The mummy case from the German baroness was empty and someone has burned it after stealing it from the storeroom. A mummified body with amulets is found separately by Emerson; he had bought a face painting of a woman from Abd's shop in Cairo. The three had once fit together.

Ramses finds the murdered body of Habib, son of Abd, at the site. The Protestant missionaries bury it.

A note from Sister Charity lures Emerson and Amelia out of their compound to meet at midnight. They are seized by three tomb robbers and taken to the Black Pyramid in de Morgan's dig at Dashoor. The men drop them to the wet bottom, 16 feet below the next level. Shortly after they assess their situation, their son Ramses is dropped in next to them.
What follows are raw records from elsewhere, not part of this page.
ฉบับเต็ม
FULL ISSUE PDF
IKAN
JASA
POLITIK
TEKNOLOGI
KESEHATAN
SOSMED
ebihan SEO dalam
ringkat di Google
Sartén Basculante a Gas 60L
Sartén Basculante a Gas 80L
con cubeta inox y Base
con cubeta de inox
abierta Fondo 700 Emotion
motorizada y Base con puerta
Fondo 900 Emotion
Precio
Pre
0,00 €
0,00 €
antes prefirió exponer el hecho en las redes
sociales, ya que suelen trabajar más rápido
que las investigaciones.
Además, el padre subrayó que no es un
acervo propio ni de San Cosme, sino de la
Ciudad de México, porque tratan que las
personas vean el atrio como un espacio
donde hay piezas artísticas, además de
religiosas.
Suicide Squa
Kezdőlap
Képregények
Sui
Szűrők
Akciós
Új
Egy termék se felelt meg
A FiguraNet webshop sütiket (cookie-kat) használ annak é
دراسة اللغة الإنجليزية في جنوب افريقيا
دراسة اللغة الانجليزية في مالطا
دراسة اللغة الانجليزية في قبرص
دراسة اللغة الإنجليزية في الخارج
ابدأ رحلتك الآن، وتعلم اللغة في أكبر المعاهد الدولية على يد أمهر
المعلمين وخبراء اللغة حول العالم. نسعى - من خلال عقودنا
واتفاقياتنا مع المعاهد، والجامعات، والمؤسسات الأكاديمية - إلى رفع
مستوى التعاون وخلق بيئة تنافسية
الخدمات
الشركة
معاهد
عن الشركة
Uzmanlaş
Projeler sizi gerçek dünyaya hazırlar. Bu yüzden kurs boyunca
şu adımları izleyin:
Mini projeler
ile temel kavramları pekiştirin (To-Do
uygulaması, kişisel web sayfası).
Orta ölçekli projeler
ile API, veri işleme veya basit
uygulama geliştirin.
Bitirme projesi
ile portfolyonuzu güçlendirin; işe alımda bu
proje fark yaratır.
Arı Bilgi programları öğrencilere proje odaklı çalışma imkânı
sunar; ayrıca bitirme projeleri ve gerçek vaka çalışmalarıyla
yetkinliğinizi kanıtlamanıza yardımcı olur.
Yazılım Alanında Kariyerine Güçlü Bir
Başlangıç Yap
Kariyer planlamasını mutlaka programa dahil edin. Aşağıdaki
The three escape home to find Abdullah drugged and the place occupied by the thieves, whose leader is Father Girgis, or rather an Englishman playing the role of a Coptic priest. Ramses is attacked by a thug, spurring Amelia into furious action against them. The leader seeks the pectoral belonging to a princess that Ramses found. They tie up the thugs.

At the place of Ezekiel Jones, they find him ready to kill John and disarm him. Ezekiel Jones asserts that he is the prophet, the messiah, mentioned in the Bible. Ezekiel was enraged by the Coptic script on the papyrus at Abd's shop, so he strangled and hanged Abd el Atti. The manuscript is a copy of a lost gospel written by Didymus Thomas that appeared heretical to Ezekiel. There were two identical mummy cases for a husband and wife in the later Roman era, and used Coptic papyri as waste to make the mummy case out of cartonnage. Hamid, son of Abd, shifted the identical cases to fool others. Ezekiel killed Hamid with his bare hands and burned the case to destroy the papyrus with the words that so angered him. The three missionaries return to Boston.

The Russian prince gave information to the thieves. Amelia does not reveal to de Morgan the item found by Ramses in the Black Pyramid, wanted by the Master Criminal. Ramses, holding the box with the pectoral in it, then speaks alone with de Morgan, making a deal.

The family leaves Egypt in March, having dug out the substructure of their pyramid. In England they greet their newest nephew, and the lion cub is accepted at Chalfont. De Morgan's photo was in The Illustrated London News, a British newspaper, showing the jewels of a princess found in his pyramid.

==New characters==
Continuing characters introduced for the first time in this novel include the Master Criminal (later known as Sethos) and Selim (youngest son of their reis Abdullah).

==Reviews==
Kirkus Reviews found this novel to have period ambience and ironic comedy, written with "a crisp sense of style that rarely flags."

==Quotes==
In Ramses' first time at an archaeological dig, he makes many unexpected statements, for one of his young age.

Ramses got off his donkey. Squatting, he began to sift through the debris...[He] held up an object that looked like a broken branch. "It is a femuw," he said in a trembling voice. "Excuse me, Mama – a femur, I meant to say." [...]

Ramses rose obediently. The warm breeze of the desert ruffled his hair. His eyes glowed with the fervor of a pilgrim who has finally reached the Holy City.